I can't believe so many people - particularly women - are being so hard on this guy.
Just telling OP to "man up and deal with it" is no help at all. Everybody has different issues to deal with, many of which may seem trivial to other people, but huge to that person. Callously telling them to "get over themselves" is probably the most unhelpful thing anyone could think of saying. It actually re-affirms the perception to themselves that they have problem without doing anything to help solve it, when they might have been struggling to overcome that issue ineffectively for a long time. It's actually very cruel.
Furthermore, all you people giving "slap in the face" advice, should bear in mind that it is standard practice in couple's therapy to consider that if one person in a relationship has an issue, then the relationship has an issue; i.e. two people are involved. None of you have thought OP's wife is in any way responsible for the fact her husband feels insecure about this; you have all sought to absolve her of any blame at all. This is wrong.
Clearly his wife had not done enough to make him feel secure about the matter.
I seriously doubt that a female posting here on exactly the same subject would receive such harsh treatment - i.e. discovering an email written by her husband during their courting period, bragging to his friends about the fact he had been fucking the shit out of a hot dancer with a fantastic body, lovely tidy pussy, and superb sexual skills, and yet not finding any bragging email about herself. This would be bound to create self esteem issues in anyone.

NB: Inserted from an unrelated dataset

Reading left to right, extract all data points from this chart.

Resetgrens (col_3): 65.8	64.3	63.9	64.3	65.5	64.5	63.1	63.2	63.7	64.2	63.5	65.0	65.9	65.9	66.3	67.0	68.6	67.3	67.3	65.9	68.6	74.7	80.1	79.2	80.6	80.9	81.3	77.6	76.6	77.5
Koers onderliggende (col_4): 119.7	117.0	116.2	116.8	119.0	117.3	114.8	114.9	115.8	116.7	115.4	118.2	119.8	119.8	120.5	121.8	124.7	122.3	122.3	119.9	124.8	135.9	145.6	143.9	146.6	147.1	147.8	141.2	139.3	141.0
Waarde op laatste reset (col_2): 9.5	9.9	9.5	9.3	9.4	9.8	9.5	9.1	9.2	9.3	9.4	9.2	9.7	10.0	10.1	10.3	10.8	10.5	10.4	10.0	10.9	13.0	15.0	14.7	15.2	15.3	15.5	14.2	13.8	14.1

There are some big issues at play here. Anyone familiar with this site should know that penis size is a HUGE source of concern for a lot of men. Also, the fact that she wrote a bragging email about the marine friend, but no bragging email about OP, even though she was courting him at the time. Then there is the fact that she did not tell him the truth about what she had been doing that weekend, until he found out the truth himself.
OP, I'd be really interested to know what your wife has said about this matter. Does she know how much it has affected you? Why has what she has said so far not allayed your concerns?